# Task brief
Return the items from the line with "scientific name: Hypholoma fasciculare" to the line with "scientific name: Avena longiglumis", both included, copying each line without any change.

# Data to process
++++++
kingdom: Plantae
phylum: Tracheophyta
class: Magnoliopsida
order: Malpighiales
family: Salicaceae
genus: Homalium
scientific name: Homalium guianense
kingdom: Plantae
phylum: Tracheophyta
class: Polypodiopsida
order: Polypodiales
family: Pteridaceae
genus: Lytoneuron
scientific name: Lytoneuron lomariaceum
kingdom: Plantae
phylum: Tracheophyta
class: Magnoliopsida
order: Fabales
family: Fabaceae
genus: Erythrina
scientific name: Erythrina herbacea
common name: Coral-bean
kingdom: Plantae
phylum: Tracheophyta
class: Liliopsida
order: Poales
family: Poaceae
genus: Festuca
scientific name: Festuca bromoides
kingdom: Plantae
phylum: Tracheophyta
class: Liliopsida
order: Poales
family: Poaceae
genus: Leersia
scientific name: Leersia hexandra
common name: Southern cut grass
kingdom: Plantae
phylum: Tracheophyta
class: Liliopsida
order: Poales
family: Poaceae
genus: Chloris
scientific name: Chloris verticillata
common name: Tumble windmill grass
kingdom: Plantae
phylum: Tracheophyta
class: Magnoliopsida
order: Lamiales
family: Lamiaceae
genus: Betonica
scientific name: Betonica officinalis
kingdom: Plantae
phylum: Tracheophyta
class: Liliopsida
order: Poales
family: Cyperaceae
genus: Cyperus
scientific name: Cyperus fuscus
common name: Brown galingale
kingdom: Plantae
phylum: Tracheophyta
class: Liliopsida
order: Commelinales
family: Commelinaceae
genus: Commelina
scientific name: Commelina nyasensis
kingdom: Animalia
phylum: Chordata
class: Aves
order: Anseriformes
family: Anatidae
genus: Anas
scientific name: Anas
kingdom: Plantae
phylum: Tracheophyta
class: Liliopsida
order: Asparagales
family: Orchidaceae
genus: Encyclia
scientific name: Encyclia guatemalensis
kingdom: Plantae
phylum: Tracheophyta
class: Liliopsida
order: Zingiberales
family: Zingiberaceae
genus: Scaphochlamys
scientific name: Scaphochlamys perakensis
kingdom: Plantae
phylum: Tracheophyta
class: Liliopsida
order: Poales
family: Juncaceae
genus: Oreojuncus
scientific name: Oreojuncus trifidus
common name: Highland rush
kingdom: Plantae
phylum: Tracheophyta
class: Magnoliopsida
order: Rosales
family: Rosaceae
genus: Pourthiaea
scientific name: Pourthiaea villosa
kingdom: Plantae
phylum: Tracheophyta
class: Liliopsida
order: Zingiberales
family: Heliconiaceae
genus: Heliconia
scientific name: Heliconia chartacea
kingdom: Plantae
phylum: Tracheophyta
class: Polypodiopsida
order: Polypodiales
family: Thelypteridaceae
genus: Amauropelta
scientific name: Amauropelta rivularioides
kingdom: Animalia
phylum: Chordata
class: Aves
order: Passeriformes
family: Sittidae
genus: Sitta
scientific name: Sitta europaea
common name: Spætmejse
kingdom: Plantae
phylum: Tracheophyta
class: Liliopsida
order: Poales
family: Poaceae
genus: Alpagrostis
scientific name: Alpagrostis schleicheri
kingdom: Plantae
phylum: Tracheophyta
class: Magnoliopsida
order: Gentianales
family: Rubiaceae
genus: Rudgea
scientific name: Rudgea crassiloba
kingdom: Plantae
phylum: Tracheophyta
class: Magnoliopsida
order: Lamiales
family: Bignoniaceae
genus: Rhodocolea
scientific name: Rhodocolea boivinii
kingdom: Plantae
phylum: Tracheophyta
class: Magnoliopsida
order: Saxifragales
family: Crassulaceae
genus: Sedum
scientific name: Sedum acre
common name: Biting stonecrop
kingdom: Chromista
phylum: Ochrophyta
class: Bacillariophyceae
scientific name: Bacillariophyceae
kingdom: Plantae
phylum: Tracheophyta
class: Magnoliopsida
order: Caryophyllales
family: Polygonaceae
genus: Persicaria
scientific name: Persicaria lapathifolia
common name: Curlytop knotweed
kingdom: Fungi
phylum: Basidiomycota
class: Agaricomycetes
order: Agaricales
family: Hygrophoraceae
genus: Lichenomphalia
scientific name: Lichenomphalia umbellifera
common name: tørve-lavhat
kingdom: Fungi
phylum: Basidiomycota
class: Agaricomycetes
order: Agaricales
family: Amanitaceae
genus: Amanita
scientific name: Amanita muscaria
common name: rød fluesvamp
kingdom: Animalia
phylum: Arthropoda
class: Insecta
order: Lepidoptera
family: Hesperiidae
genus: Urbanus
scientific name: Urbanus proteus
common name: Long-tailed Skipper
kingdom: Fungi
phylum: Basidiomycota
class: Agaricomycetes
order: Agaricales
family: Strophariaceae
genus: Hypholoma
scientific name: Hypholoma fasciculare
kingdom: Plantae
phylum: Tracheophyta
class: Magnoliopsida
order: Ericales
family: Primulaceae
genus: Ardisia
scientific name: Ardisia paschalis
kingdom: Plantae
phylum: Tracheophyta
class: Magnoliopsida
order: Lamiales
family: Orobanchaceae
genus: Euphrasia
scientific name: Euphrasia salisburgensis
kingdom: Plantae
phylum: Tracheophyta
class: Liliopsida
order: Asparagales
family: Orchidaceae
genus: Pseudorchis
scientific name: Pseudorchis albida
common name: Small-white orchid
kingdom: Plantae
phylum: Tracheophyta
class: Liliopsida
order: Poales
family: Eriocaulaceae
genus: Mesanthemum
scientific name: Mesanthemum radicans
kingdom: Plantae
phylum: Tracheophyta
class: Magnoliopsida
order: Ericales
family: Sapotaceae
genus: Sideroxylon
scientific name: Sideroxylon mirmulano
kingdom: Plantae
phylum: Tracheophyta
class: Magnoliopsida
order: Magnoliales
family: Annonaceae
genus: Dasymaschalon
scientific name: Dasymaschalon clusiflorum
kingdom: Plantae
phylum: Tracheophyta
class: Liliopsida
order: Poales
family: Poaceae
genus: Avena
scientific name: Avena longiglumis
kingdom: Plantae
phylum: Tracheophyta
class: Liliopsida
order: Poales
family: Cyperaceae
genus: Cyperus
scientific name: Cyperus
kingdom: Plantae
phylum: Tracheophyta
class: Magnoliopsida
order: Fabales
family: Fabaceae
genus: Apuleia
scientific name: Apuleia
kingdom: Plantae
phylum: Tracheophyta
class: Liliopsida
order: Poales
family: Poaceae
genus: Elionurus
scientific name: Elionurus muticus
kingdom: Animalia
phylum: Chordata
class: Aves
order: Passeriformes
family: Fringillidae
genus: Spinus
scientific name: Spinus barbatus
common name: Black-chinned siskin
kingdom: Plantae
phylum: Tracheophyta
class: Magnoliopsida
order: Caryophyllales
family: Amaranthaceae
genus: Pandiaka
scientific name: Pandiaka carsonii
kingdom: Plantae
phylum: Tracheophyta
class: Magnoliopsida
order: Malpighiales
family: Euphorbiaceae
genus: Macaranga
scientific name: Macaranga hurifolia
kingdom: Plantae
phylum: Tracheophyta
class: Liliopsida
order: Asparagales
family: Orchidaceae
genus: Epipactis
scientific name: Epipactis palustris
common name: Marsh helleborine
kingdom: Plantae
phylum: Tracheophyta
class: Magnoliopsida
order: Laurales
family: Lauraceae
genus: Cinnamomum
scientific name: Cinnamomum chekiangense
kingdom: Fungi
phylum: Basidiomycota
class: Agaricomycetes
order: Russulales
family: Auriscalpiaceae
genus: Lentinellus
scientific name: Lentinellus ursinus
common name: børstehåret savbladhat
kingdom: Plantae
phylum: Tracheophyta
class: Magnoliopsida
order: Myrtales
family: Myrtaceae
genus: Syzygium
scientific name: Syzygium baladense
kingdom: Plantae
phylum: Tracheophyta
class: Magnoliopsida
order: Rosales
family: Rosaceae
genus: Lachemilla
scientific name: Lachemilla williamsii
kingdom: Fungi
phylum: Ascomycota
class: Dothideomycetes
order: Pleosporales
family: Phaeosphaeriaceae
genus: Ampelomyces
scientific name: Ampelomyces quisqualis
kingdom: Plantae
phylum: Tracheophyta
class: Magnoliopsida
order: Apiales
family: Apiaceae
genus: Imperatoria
++++++
# Task solution
scientific name: Hypholoma fasciculare
kingdom: Plantae
phylum: Tracheophyta
class: Magnoliopsida
order: Ericales
family: Primulaceae
genus: Ardisia
scientific name: Ardisia paschalis
kingdom: Plantae
phylum: Tracheophyta
class: Magnoliopsida
order: Lamiales
family: Orobanchaceae
genus: Euphrasia
scientific name: Euphrasia salisburgensis
kingdom: Plantae
phylum: Tracheophyta
class: Liliopsida
order: Asparagales
family: Orchidaceae
genus: Pseudorchis
scientific name: Pseudorchis albida
common name: Small-white orchid
kingdom: Plantae
phylum: Tracheophyta
class: Liliopsida
order: Poales
family: Eriocaulaceae
genus: Mesanthemum
scientific name: Mesanthemum radicans
kingdom: Plantae
phylum: Tracheophyta
class: Magnoliopsida
order: Ericales
family: Sapotaceae
genus: Sideroxylon
scientific name: Sideroxylon mirmulano
kingdom: Plantae
phylum: Tracheophyta
class: Magnoliopsida
order: Magnoliales
family: Annonaceae
genus: Dasymaschalon
scientific name: Dasymaschalon clusiflorum
kingdom: Plantae
phylum: Tracheophyta
class: Liliopsida
order: Poales
family: Poaceae
genus: Avena
scientific name: Avena longiglumis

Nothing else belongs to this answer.